Extrae sin cambios del texto sobre los best-sellers el pasaje que comienza en "Condenar como basura" y termina en "de la bitácora.)".

» FRAGMENTO
++++++

Los cabezas de martillo se muestran inamovibles en este aspecto: si lees a Stephen King, por ejemplo, eres un microbio y un pigmeo mental y mereces ser emasculado para no contaminar a la especie humana. ¿Por qué? Porque para un cabeza de martillo, los productos de consumo masivo no pueden ser buenos. Por su propia naturaleza. Si has ido al cine a ver Silencio, que no la ha visto ni Dios, eres un cinéfilo. Si has ido a ver Kong: Skull Island, das ascopena y mejor que te mueras pronto. Es el razonamiento McDonalds: «las cadenas de comida rápida venden muchos menúes porque su negocio es la cantidad, no la calidad. Para disimular el mal sabor de sus platos emplean saborizantes artificiales que nos engordan, nos hacen enfermar y nos estragan el sentido del gusto. Así pues, todo lo que se vende en grandes cantidades tiene que ser malo por fuerza y deberías suicidarte antes que meter más dinero en las ya preñadas arcas de esas corporaciones criminales.»

Lamento haber podido contribuir, desde esta bitácora que no lee nadie, a extender esta generalización malsana. Aprovecho la oportunidad que me brindo a mí mismo para hacer autocrítica y explicar que cada crítica mordaz a un libro de ventas millonarias, cada cubo de vitriolo vertido sobre Crepúsculo, 50 sombras de Grey, El código Da Vinci u otra de mis víctimas habituales no estaba fundamentado en las ventas de ninguno de ellos, sino en lo insultado que me sentí cuando abordé su lectura. Insultado por un escritor empeñado en matarme de aburrimiento, decidido a aplastarme bajo tópicos resudados, personajes de cartón piedra y diálogos de risa; un escritor pillado en falta que no puede, en nombre de ninguna concesión al estilo, justificar patadas al idioma, trucos narrativos de tahúr manco ni tramposas infracciones de las propias reglas que se había impuesto al principio de la novela, demostrando que no sólo no tiene dignidad, sino que se la pone gorda fatarle al respeto al lector.

Sólo hay dos tipos de libros: buenos y malos. Y esas dos categorías no vienen determinadas por el número de lectores que consigan congregar. A un buen libro se le reconoce como a un bien vino: por su aroma, color, sabor y paladar, cualidades rastreables de una buena genética, de una fermentación adecuada, de unos cuidados exaustivos de la viña y, corresponde recordarlo, de una más que rigurosa poda, de vez en cuando.
Steve escribe de los buenos... y alguno un poco mierdoso.
Condenar como basura un libro porque es un éxito de ventas, etiquetar como basura los best-sellers, equivale a decir que El diario de Anna Frank es basura, que El nombre de la rosa (quizá la novela más vendida y menos leída) es basura, que El Quijote es basura. Que Salman Rushdie, Vázquez Montalbán y John Le Carré son unos impostores. Que todo lo que escribieron Dumas y Balzac es mierda. Sí, Balzac. El de La comedia humana. Balzac. Ese señor que se habría hecho rico si sus libros no se publicasen antes en San Petersburgo, por editores desalmados que jamás le pagaron un kópec en derechos de autor, que en París.
(Recuérdame quie algún día hablemos del bueno de Honoré, que da para más de una entrada de la bitácora.)

++++++

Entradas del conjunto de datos

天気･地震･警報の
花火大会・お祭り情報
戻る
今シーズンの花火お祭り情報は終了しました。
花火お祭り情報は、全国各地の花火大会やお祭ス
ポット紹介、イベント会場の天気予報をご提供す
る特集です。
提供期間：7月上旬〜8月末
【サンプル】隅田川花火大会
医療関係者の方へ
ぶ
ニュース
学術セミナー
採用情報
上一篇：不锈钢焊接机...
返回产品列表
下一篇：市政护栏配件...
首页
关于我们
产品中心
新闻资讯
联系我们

++++++

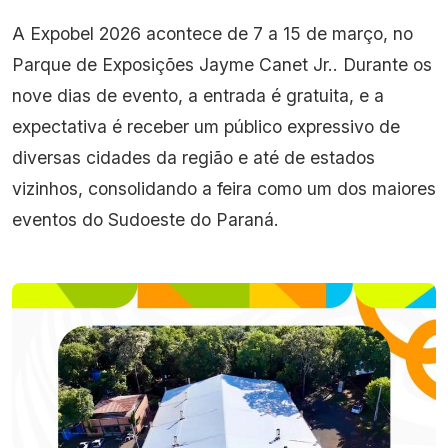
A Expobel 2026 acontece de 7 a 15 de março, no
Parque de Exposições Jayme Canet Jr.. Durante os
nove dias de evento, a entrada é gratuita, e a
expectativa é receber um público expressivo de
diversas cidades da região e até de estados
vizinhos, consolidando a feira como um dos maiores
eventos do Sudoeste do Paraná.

++++++

» RESPUESTA
Condenar como basura un libro porque es un éxito de ventas, etiquetar como basura los best-sellers, equivale a decir que El diario de Anna Frank es basura, que El nombre de la rosa (quizá la novela más vendida y menos leída) es basura, que El Quijote es basura. Que Salman Rushdie, Vázquez Montalbán y John Le Carré son unos impostores. Que todo lo que escribieron Dumas y Balzac es mierda. Sí, Balzac. El de La comedia humana. Balzac. Ese señor que se habría hecho rico si sus libros no se publicasen antes en San Petersburgo, por editores desalmados que jamás le pagaron un kópec en derechos de autor, que en París.
(Recuérdame quie algún día hablemos del bueno de Honoré, que da para más de una entrada de la bitácora.)